然而严党倒台,进入隆庆朝被超擢为大学士后,却更加深陷政治斗争不可自拔,一刻都不敢松懈。
他只能把探亲计划推迟到自己当上首辅后了……
终于把对手一个一个靠走挤走,坐上了首辅的交椅。但上位只是手段,不是目的,他是为了改革,而不是作威作福的!
于是又殚精竭虑的开启了万历新政,还要悉心教导小皇帝,满足他娘的一切要求,结果依然没有时间回乡……
直到今年因为皇帝订婚、清丈田亩,错过了见父亲最后一面的机会。他已经整整二十年没回过荆州,没见过自己的老父了!
总想着明年就回去,忙完这一波就回去,谁承想此刻竟成永别……
哪怕张居正的胸中有日月山川,此刻也被二十年不回家的愧疚感,给彻底淹没了。
等到马车直接驶入府中,紧紧关上府门后,游七打开车门,便看到自家老爷的两眼已经肿成桃子。
“老爷节哀啊!”游七赶紧挤出两滴泪,扶着哭得昏天黑地的张居正下了马车。
“快,给不谷披麻戴孝,准备灵堂。”张相公一下车,便嘶哑着声音吩咐道。
他可是当朝首辅,不管怎么着,都不能一闻报丧就马上回老家。怎么也得先报告皇帝,请求恩准后才好回家丁忧。
走流程的这段时间,作为孝子必须要先在当地扎一个灵堂,为先人远程守灵,遥寄哀思。
但这样一来,肯定什么都藏不住了……
“呃,是……”游七担心张居正因为陡闻噩耗昏了头,迟疑一下,还是小声提醒道:
“不过老爷,这是姑爷那边飞鸽传书提前报的信。省里发的八百里加急,还得两天才能到,更别说三公子正式来报丧了……”
“你什么意思?”张居正冷冷问道。
“奴才的意思是,是不是先把消息压一压。赶紧私下通知冯公公、李部堂他们,大家商量下对策,提前做好准备?”
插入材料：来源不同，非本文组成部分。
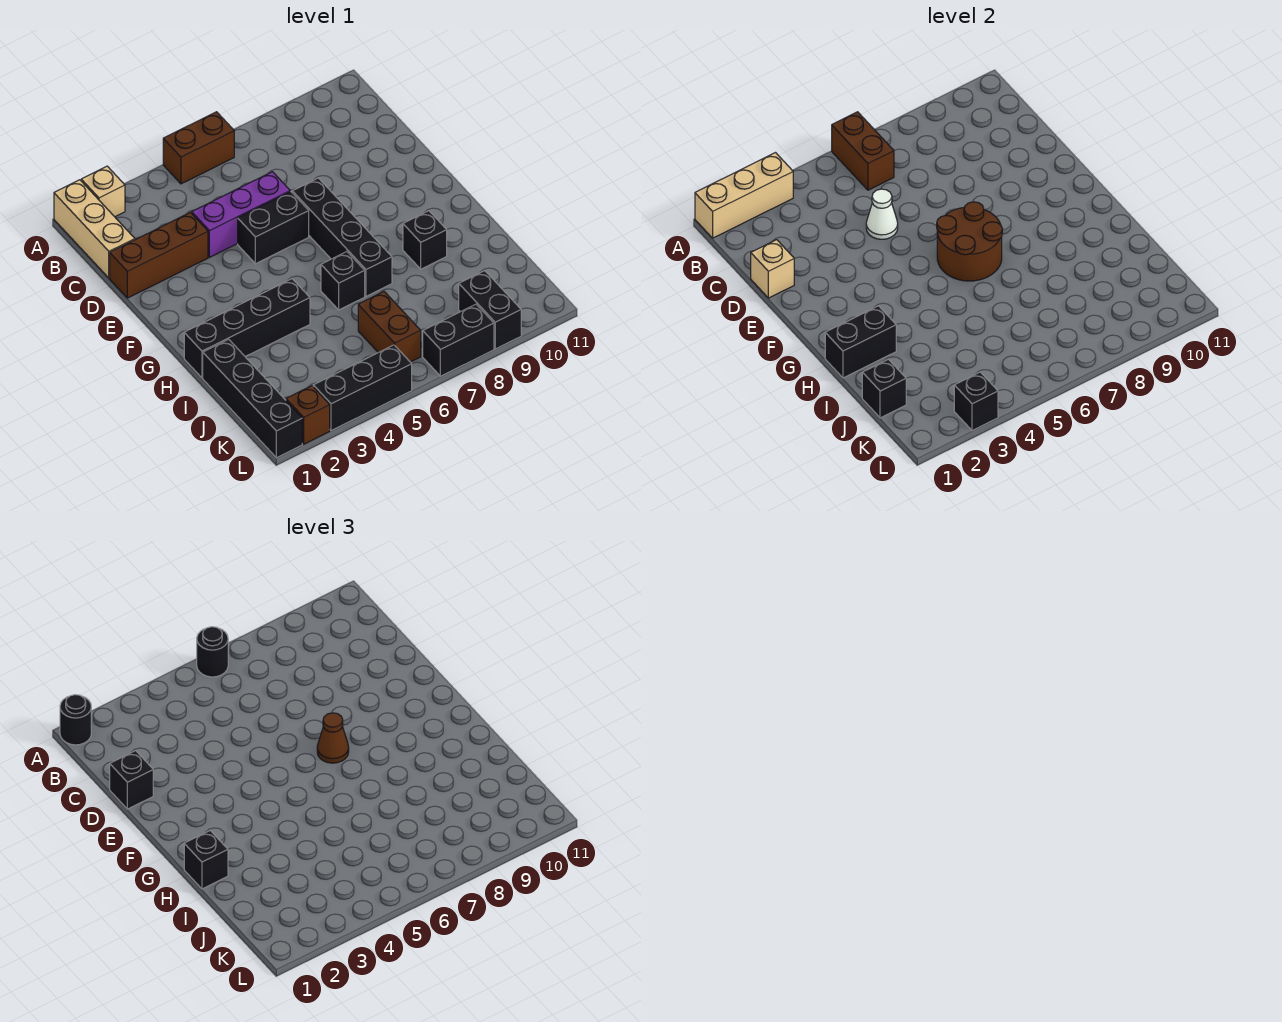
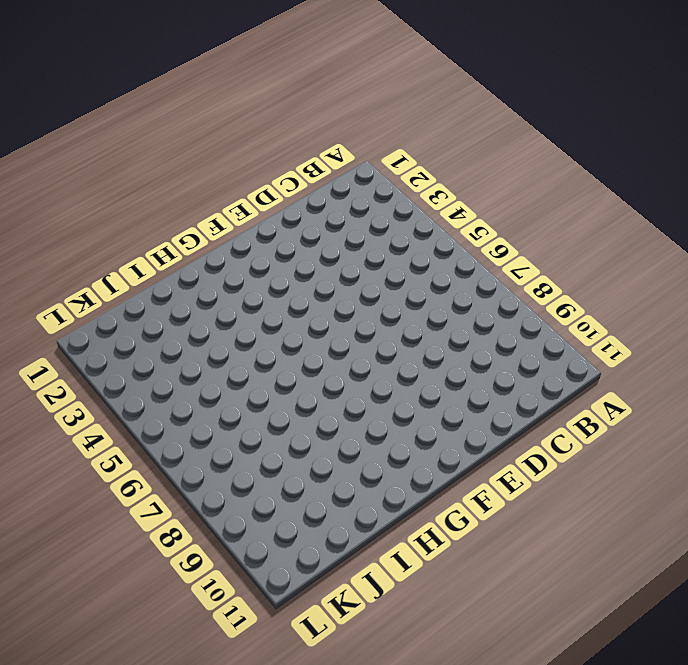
none -> tan 1x3 brick [54,180,135,278]
none -> tan 1x1 brick [81,166,125,217]
none -> brown 1x2 brick [163,112,234,184]

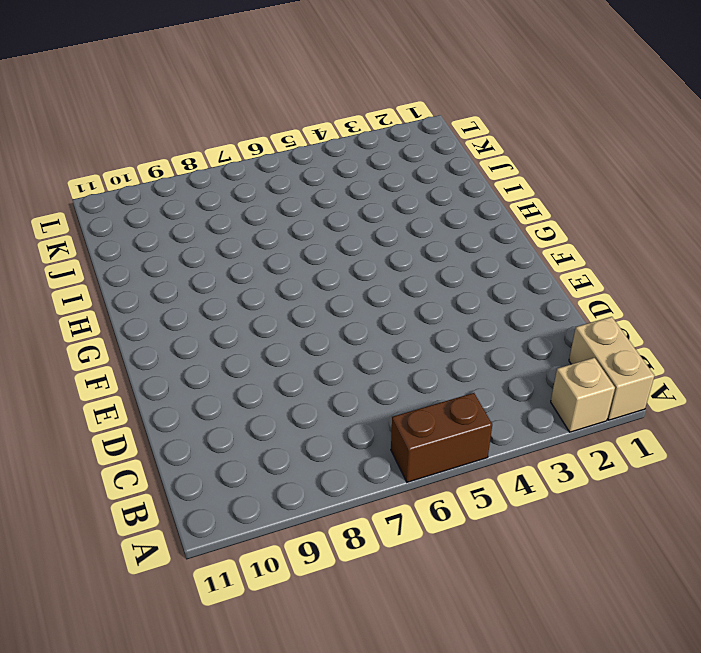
tan 1x2 brick [569,317,654,420] -> tan 1x3 brick [54,180,135,278]
none -> brown 1x3 brick [110,212,208,298]
none -> purple 1x3 brick [192,172,290,257]
none -> black 1x2 brick [238,192,309,264]

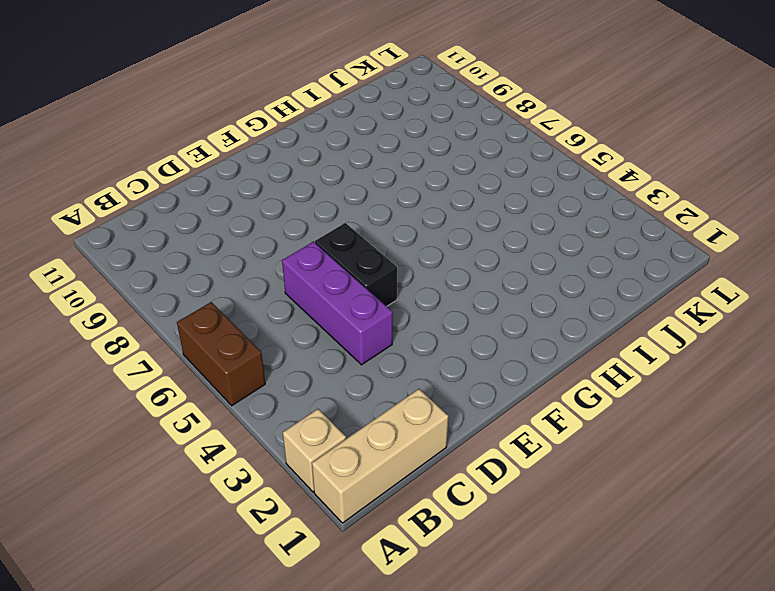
none -> brown 1x3 brick [110,212,208,298]
none -> black 1x4 brick [292,178,392,296]
none -> black 1x4 brick [184,279,310,378]

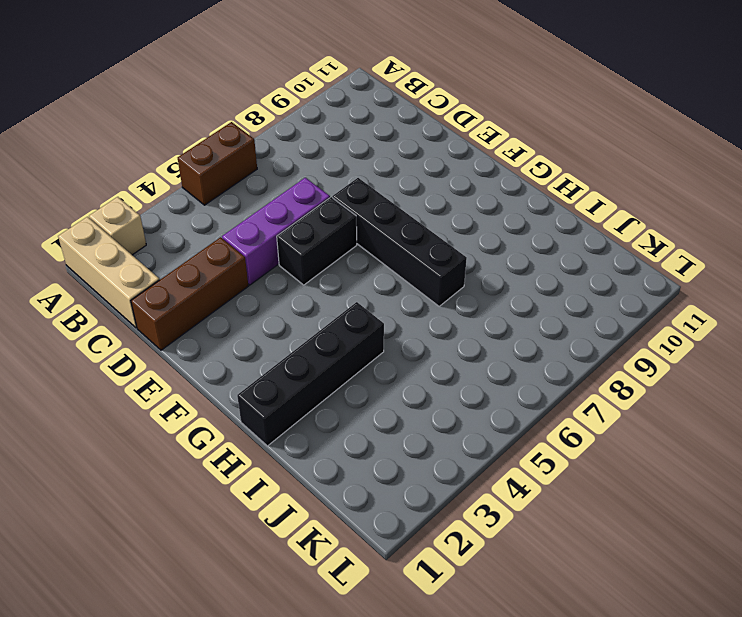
none -> black 1x1 brick [321,252,365,310]
none -> black 1x1 brick [403,211,447,269]
none -> black 1x4 brick [203,339,302,458]

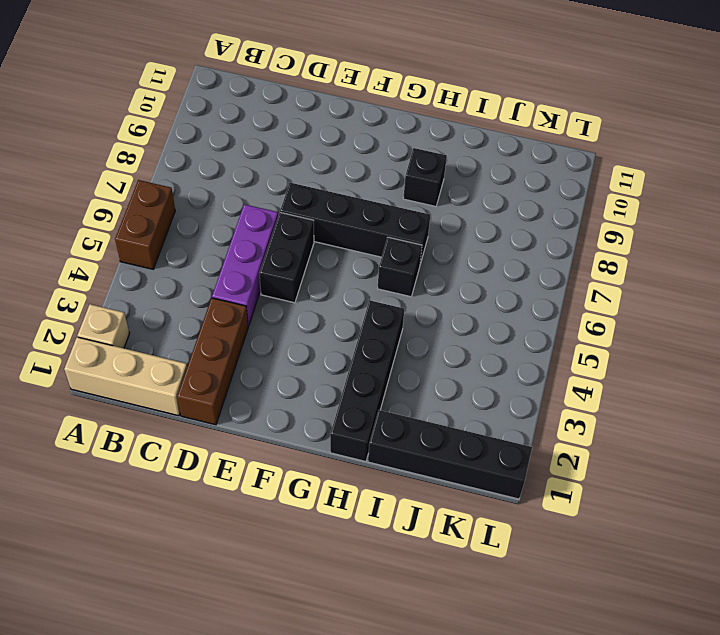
none -> brown 1x2 brick [358,292,421,362]
none -> black 1x2 brick [459,271,521,349]
none -> brown 1x1 brick [286,386,330,444]

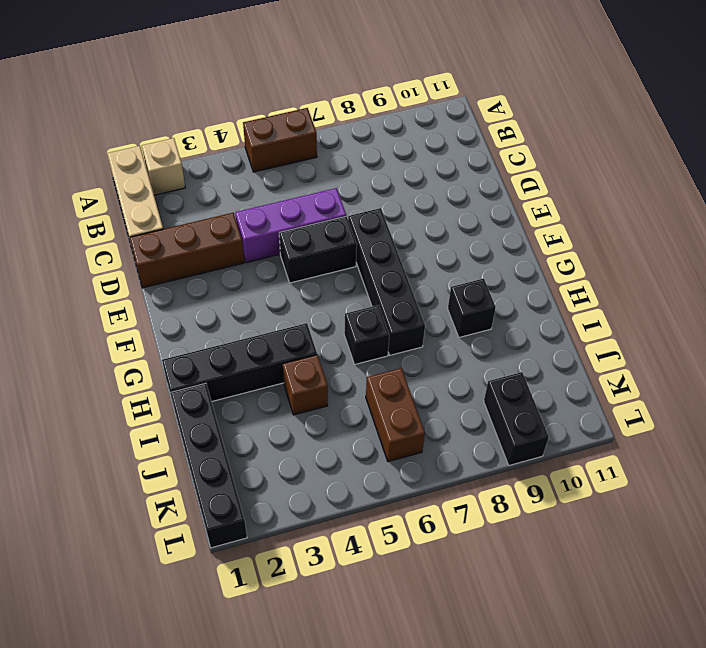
brown 1x1 brick [283,355,328,415] -> brown 1x1 brick moved to [286,386,330,444]
none -> black 1x3 brick [313,345,412,431]
none -> black 1x2 brick [423,304,494,376]
none -> tan 1x3 brick [695,153,793,238]

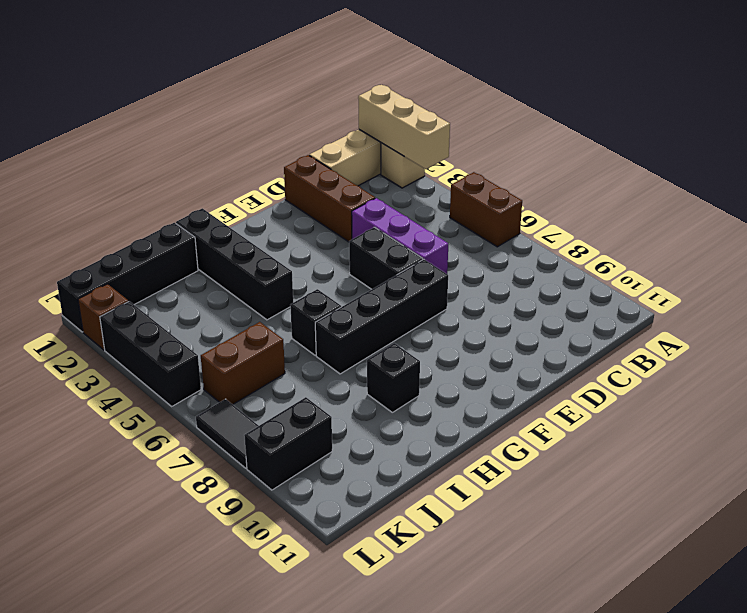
black 1x2 tile [196,399,259,468] -> black 1x2 brick [423,304,494,376]
none -> brown 1x2 brick [832,112,894,190]
none -> tan 1x1 brick [751,240,794,298]
none -> white 1x1 cone [866,189,898,239]

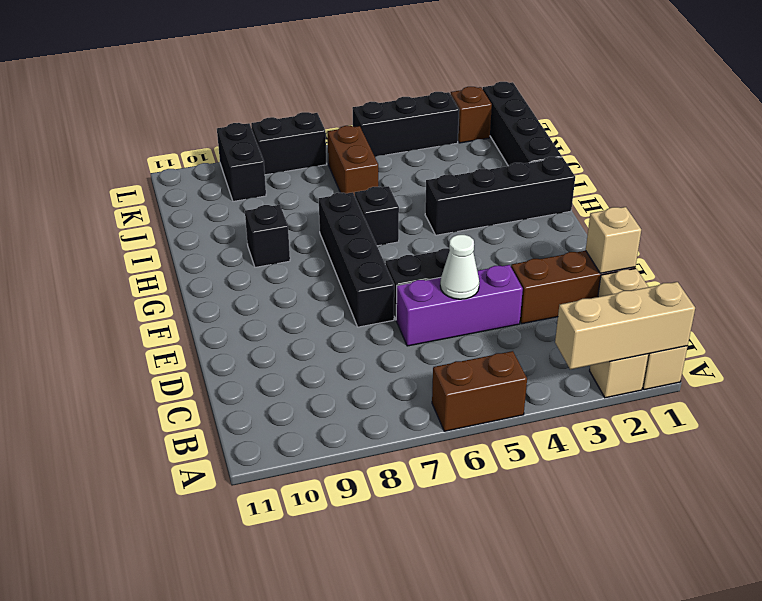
none -> brown 1x2 brick [832,112,894,190]
none -> brown 2x2 round brick [937,202,1002,281]
none -> black 1x2 brick [825,306,896,378]

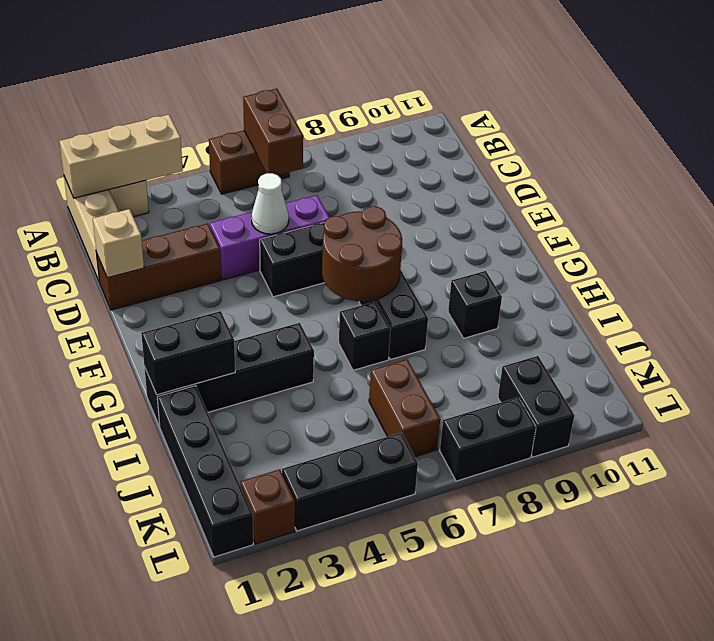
none -> black 1x1 brick [862,359,906,418]
none -> black 1x1 brick [954,372,998,431]
none -> black 1x1 round brick [60,695,91,745]

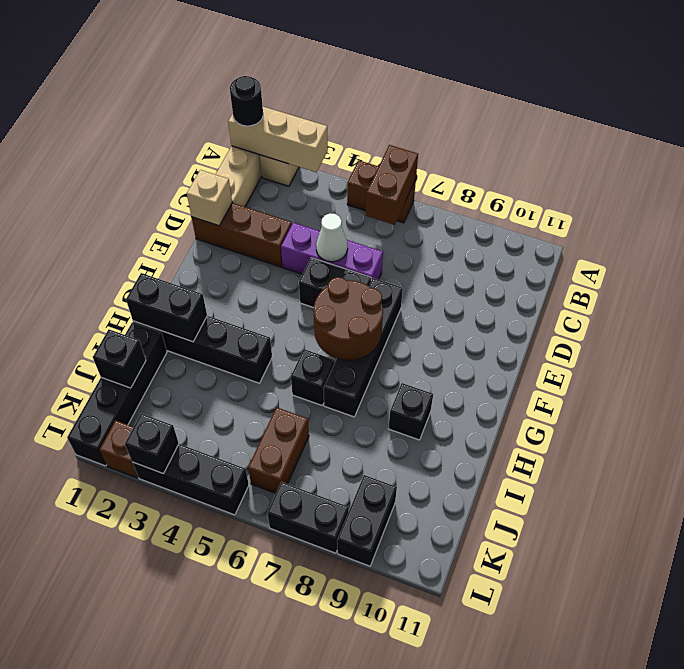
none -> black 1x1 round brick [197,627,228,677]
none -> black 1x1 brick [110,751,153,809]
none -> brown 1x1 cone [317,713,349,763]

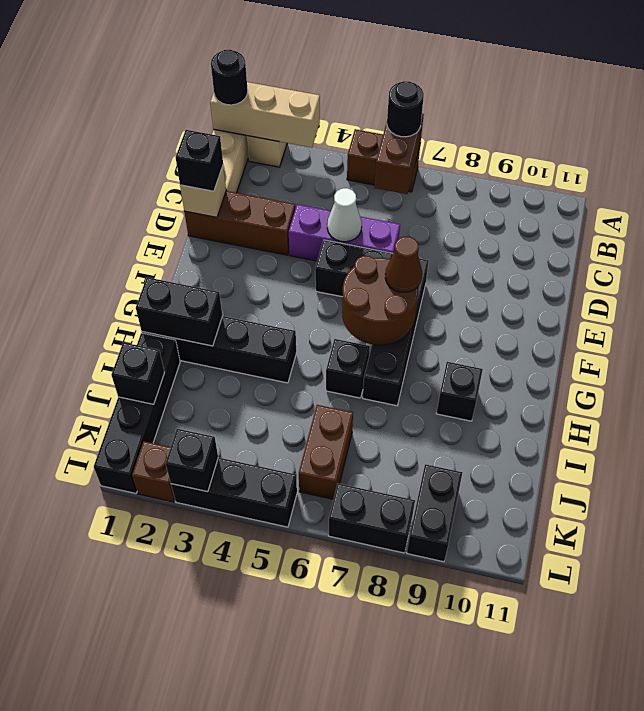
none -> black 1x1 brick [184,831,228,889]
张居正目光怪异的看他一眼。不错,按说这样最稳妥,但你丫是不是应该沉住气,等我打完球回来,关上门再说?
结果倒好,一惊一乍跑那一趟,当众给不谷来个晴天霹雳,别人什么味儿品不出来?
信不信今天不公开,明天就满城风雨,说什么怪话的都有?
唉,没办法,一个奴才你能指望他多聪明?
张相公看了游七一会儿,看得他浑身发毛,才暗哑着声音道:“摆灵堂!”
“是!”游七一个激灵,不敢多言。
张居正也没精力跟他计较,接着吩咐道:“去翰林院叫嗣修请假丁忧。让李先生来起草丁忧……算了,还是我自己写吧……”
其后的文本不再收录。